### Quoted text:
In early July 2013, Marino Murillo, Cuba's economic tsar and architect of its economic policy ‘updating’, addressed an invited delegation of international journalists and academics about the direction of the economic reforms being undertaken by the government led by President Raúl Castro. Among much else, Murillo confirmed that the government is looking to unify Cuba's two currencies.

In this Latin American White Paper, Dr. Emily Morris and Andrew Hutchings examine the current economic and political situation in Cuba and put forth proposals for currency reform in the context of the Cuban government’s tentative moves to address this key issue, often identified as the ‘elephant in the room’ for Cuban economic policymakers.

Summary

  • The absence of proper money is the most fundamental weakness of Cuba's economy. At present neither the convertible peso (CUC) nor the national peso (CUP) serve as a wholly satisfactory measure of value. Neither do they serve as a medium of exchange, nor as a unit of account.  Reform of Cuba's dual currency system will require much more than a devaluation of the CUC and a revaluation of the CUP, so that they are notionally of equal value. Whatever replaces the dual currency system needs to be stable and robust, and to be seen as such.

### Task 1:
According to the Cuba currency text, what did Marino Murillo confirm the government is looking to do?
### Task 2:
Recast the paragraph of the Cuba currency text that begins "The absence of proper money" as a short bulleted list that keeps its main points.
### Task 3:
Pick up the Cuba currency text after its final sentence and carry it on.
The material after this point is separate from the Cuba currency text.

### Data:
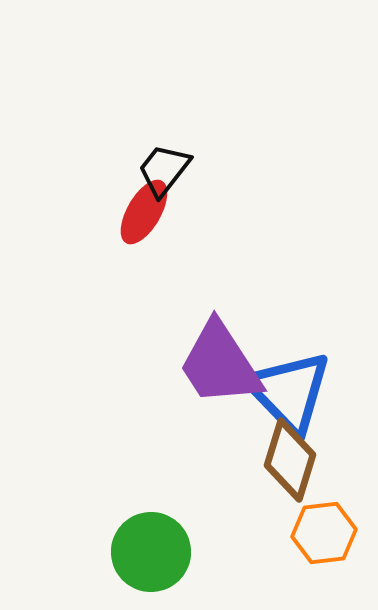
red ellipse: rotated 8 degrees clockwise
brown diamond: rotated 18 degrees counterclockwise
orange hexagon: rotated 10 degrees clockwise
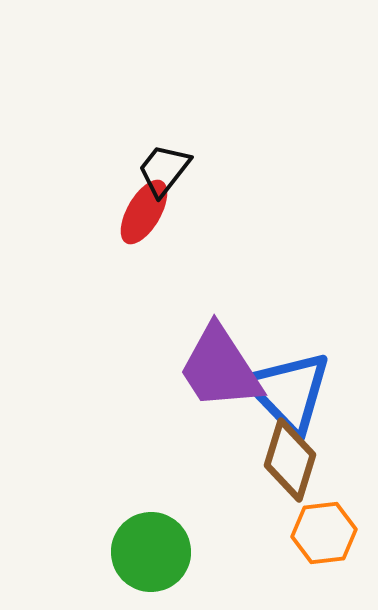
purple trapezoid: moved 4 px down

### Answer 1:
He confirmed that the government is looking to unify Cuba's two currencies.

### Answer 2:
- The lack of proper money is the most fundamental weakness of Cuba's economy.
- Neither the convertible peso (CUC) nor the national peso (CUP) works fully as a measure of value, a medium of exchange, or a unit of account.
- Reform will take much more than devaluing the CUC and revaluing the CUP to notional parity.
- Whatever replaces the dual system must be stable and robust, and be seen as such.

### Answer 3:
  • A currency peg system administered by a formally constituted monetary board - similar to that which has worked well in Hong Kong since 1983 - appears to be a logical alternative.  We argue that Singapore would  also stand out as a country where a modified currency peg has contributed usefully to very strong economic performance and where the government has ensured that the gains are very widely (if not totally evenly) spread across the population.
  • In the short-term, currency reform will create winners and losers among Cuban households.  However, over the medium-to-long term successful reform should generate tremendous benefits for all Cubans. If managed properly, it could support the ongoing rule of the ruling Partido Comunista de Cuba (PCC) within a country that is far richer than it is today.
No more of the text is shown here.